TV2GO supports Canadian space mission

When Commander Chris Hadfield’s Soyuz capsule landed in Kazakhstan on May 12 he completed a remarkable 5-month mission on the International Space Station and a memorable series of satellite links by longtime tvz.tv client, TV2GO.
Chris Hadfield addressing his audience
TV2GO's Carol Patterson and Lawrence Partington
TV2GO Technical Director Junior Faisal
David St-Jacques (astronaut), cut-out of Chris
Hadfield, Lawrence Partington and client Carole
Duval of the Canadian Space Agency.

While completing a record number of scientific experiments, Hadfield managed to use every spare moment communicating his enthusiasm for space, environmentalism and music to an avid following back on earth. By the end of the mission his Twitter followers numbered nearly 1 million. His YouTube cover of David Bowie’s “Space Oddity” currently has over 15 million views.

Toronto satellite services company TV2GO won a contract from the Canadian Space Agency to support the mission by linking ISS with students across the country. Eight special events were staged by the CSA in Universities, High School Gymnasiums, Science Centres, the National Aviation Museum and even the Bank of Canada (where Cmdr Hadfield unveiled a new space-themed five dollar note). TV2GO had its uplink truck on-site to downlink NASA TV’s HD Media Channel and to live webcast each event.

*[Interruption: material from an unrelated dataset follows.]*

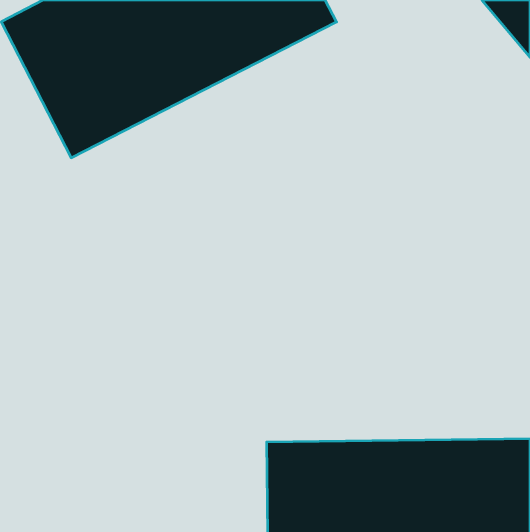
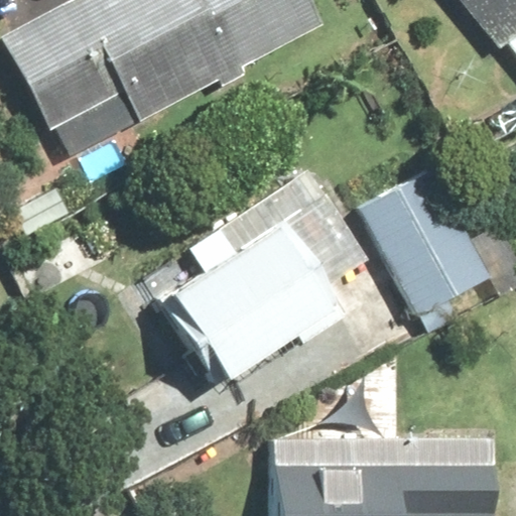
building: none -> [350,160,500,325]
building: none -> [164,211,351,385]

Music Monday was the finale on May 6. It’s national event to promote music education, approximately 1,000 school choirs sang ISS Is Someone Singing (co-written by Hadfield and Ed Robinson) along with Chris Hadfield, strumming his guitar while floating, weightless in space. TV2GO mixed three local cameras with the NASA images and webcast via satellite to an international audience.

“This whole campaign was terrific fun”, enthused TV2GO partner Lawrence Partington. “The reaction of audiences to being able to speak with an astronaut in orbit was always thrilling.”

The ISS is in a low earth orbit at an altitude of 400kms. Relative to the ground it’s moving at 28,000 kph, circling the globe every 90 minutes. That kind of moving target requires precision timing as the ku-band video signal from space only has line of sight to NASA’s tracking earth station for 18 to 20 minutes per orbit. For the outbound signal TV2GO would treat it as MPEG4 HD broadcast video, linking back to its Toronto teleport where web streaming took place on the Amazon content delivery network.

“This approach worked especially well on Music Monday”, explained TV2GO Principal Carol Patterson. “Every school in North America that streamed our event to their students was also able to host local media. TV stations could shoot footage of their local school while downloading full broadcast images from satellite. The CSA PR team were brilliant. They took a local news story and made it national but local as well. Coverage was massive and universally positive.”

“We’re back to our normal diet of TV Sports now,” says Partington. “But we’re missing the buzz of zero gravity.”